La irritación de Ryan se intensificó. «La situación no es tan sencilla como crees. Vete a casa por ahora. Te llamaré más tarde».
«¿Y tú qué?», exigió Ayla, mirándolo con ira. «¿Tú piensas quedarte aquí con esa mujer?».
«¡Mamá!», exclamó Ryan alzando la voz, mientras su frustración finalmente se desbordaba.
Al notar la ira acumulándose en su rostro, Ayla se calló. No tenía intención de destruir su relación por completo. En su barrio, Ryan siempre había sido conocido como un hijo devoto, y sin embargo ella podía ver que Kristine significaba algo real para él. De lo contrario, nunca habría arriesgado su vínculo por ella.

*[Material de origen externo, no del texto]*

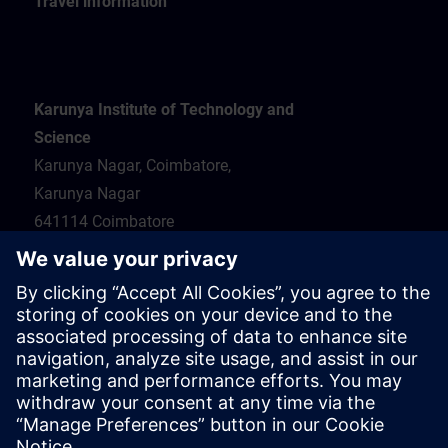
Travel information
Karunya Institute of Technology and
Science
Karunya Nagar, Coimbatore,
Karunya Nagar
641114 Coimbatore
Hotel recommendations
Travel information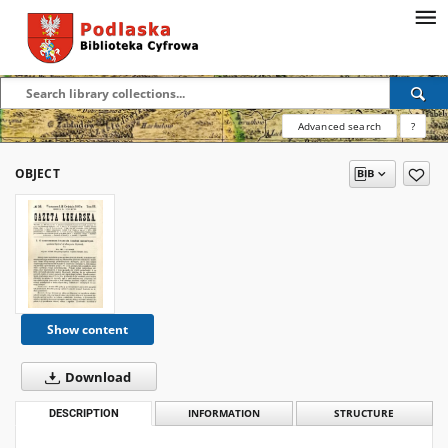
Advanced search
?
OBJECT
Show content
Download
DESCRIPTION
INFORMATION
STRUCTURE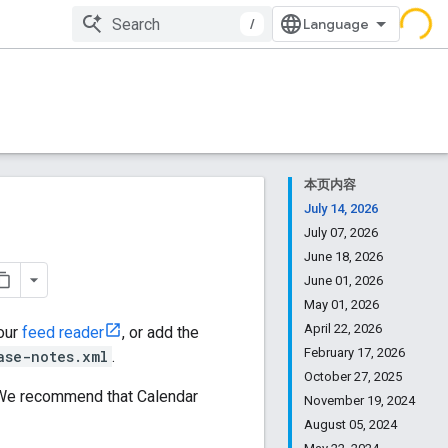
/
本页内容
July 14, 2026
July 07, 2026
June 18, 2026
June 01, 2026
May 01, 2026
April 22, 2026
your
feed reader
, or add the
February 17, 2026
ase-notes.xml
.
October 27, 2025
. We recommend that Calendar
November 19, 2024
August 05, 2024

«Está bien, está bien. Voy a parar. Me voy a casa», dijo Ayla con un bufido de insatisfacción.
Justo en ese momento, se abrieron las puertas del ascensor. Ryan la detuvo rápidamente, preocupado de que pudiera causar más problemas. «Mamá, prométeme una cosa. No vuelvas a hacer algo así».
Ayla hizo un gesto con la mano, impaciente. «Te he oído». Dicho esto, entró y las puertas se cerraron tras ella.
Incluso después de regresar a su lujosa villa, la ira de Ayla no había desaparecido. Para desahogar su frustración, invitó a tres amigas íntimas del barrio a jugar a las cartas.